West Coast Infrastructure Exchange Standards

by | Jan 10, 2014 | Uncategorized

This blog has discussed standards in infrastructure planning and design. Impact Infrastructure (ii) has been working with several groups such to help create standards for business case analysis. These groups include: The Zofnass Program for Sustainability at Harvard’s Graduate School of Design; The Institute for Sustainable Infrastructure and its Economics Committee; The West Coast Infrastructure Exchange (WCX); CERES, and several of planning, architecture, and engineering companies. One of those groups, the WCX has recently finalized some standards that are worth a read.

Screenshot from 2014-01-10 16:10:36

John Williams, our CEO, is a member of the WCX Business Standards Committee. WCX’s goal is accelerating infrastructure development to promote near-term job growth and long-term competitiveness. The standards committee was established to develop a set of best practices, a framework, and set of principles that infrastructure projects should follow to achieve success. A couple of days ago they announced:

“West Coast Infrastructure Exchange released the final version of “Infrastructure Project Certification –Principles and Framework” which was developed by the WCX Standards Committee. The effort to develop these standards was initiated in 2013 based on feedback from the market that the lack of standards and consistency was a problem that was inhibiting the growth of the US market for “investable infrastructure.” …
The principles and project standards are the first-ever attempt by multiple US states to jointly define the types of public infrastructure projects that would be most suitable for engaging private capital and to lay out a framework for how best to structure such investments to maximize public benefits while addressing the needs of investors. Based on experience in other jurisdictions with extensive experience with private investment in public infrastructure, the standards highlight the importance of such factors as transparency, high quality analysis, political support, competitive bidding, community labor standards, appropriate risk allocation, and efficient processes.” (WCX Newsletter Infrastructure Innovation Update – January 2014)

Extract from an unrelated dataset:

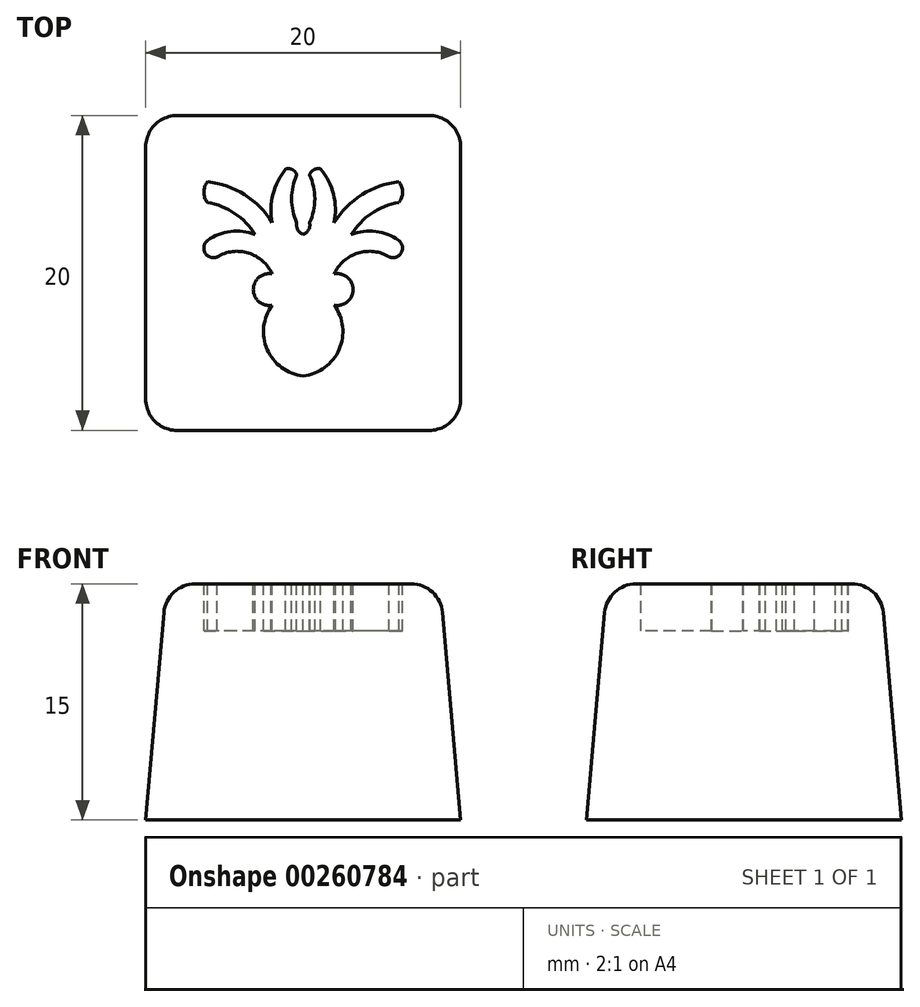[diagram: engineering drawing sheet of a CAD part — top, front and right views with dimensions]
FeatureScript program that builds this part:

A couple of the recommendations stuck a chord with me and fit nicely with multiple account cost benefit analysis, risk analysis (the Sustainable Return on Investment or SROI Process) and stress testing that ii is pursuing (my emphasis is added to these quotes):

  • Clarifying and underscoring the need for projects to be structured so as to maximize its public benefits as the key goal of governments in the process. “Balancing” risk and rewards to each party is important, but government’s goal should be to get the best possible value for taxpayers at the lowest cost that allows a return that is acceptable to investors.
  • Broadening the definition of resilience beyond climate change to capture seismic and other risks was suggested and has been incorporated.
  • Sustainability: Projects should establish consistent application and evaluation of

    sustainability, including life cycle risks/benefits and costs e.g. climate and other environmental risk, operating costs etc., into the procurement and long term monitoring and

    reporting of performance of infrastructure assets.

    (WCX Press Release)

Finally there were a couple of recommendations that we will be writing more about in future integration and the role we think that Building Information Management or BIM can play:

  • Transparency: Operating, financial, and governance information about infrastructure projects should be readily transparent to permit accurate public understanding and market comparison.
  • Systems Integration: Infrastructure project planning, design and delivery should consider the systems they will impact and be designed to address broader problems versus fixing individual components that do not collectively solve the underlying problem(s).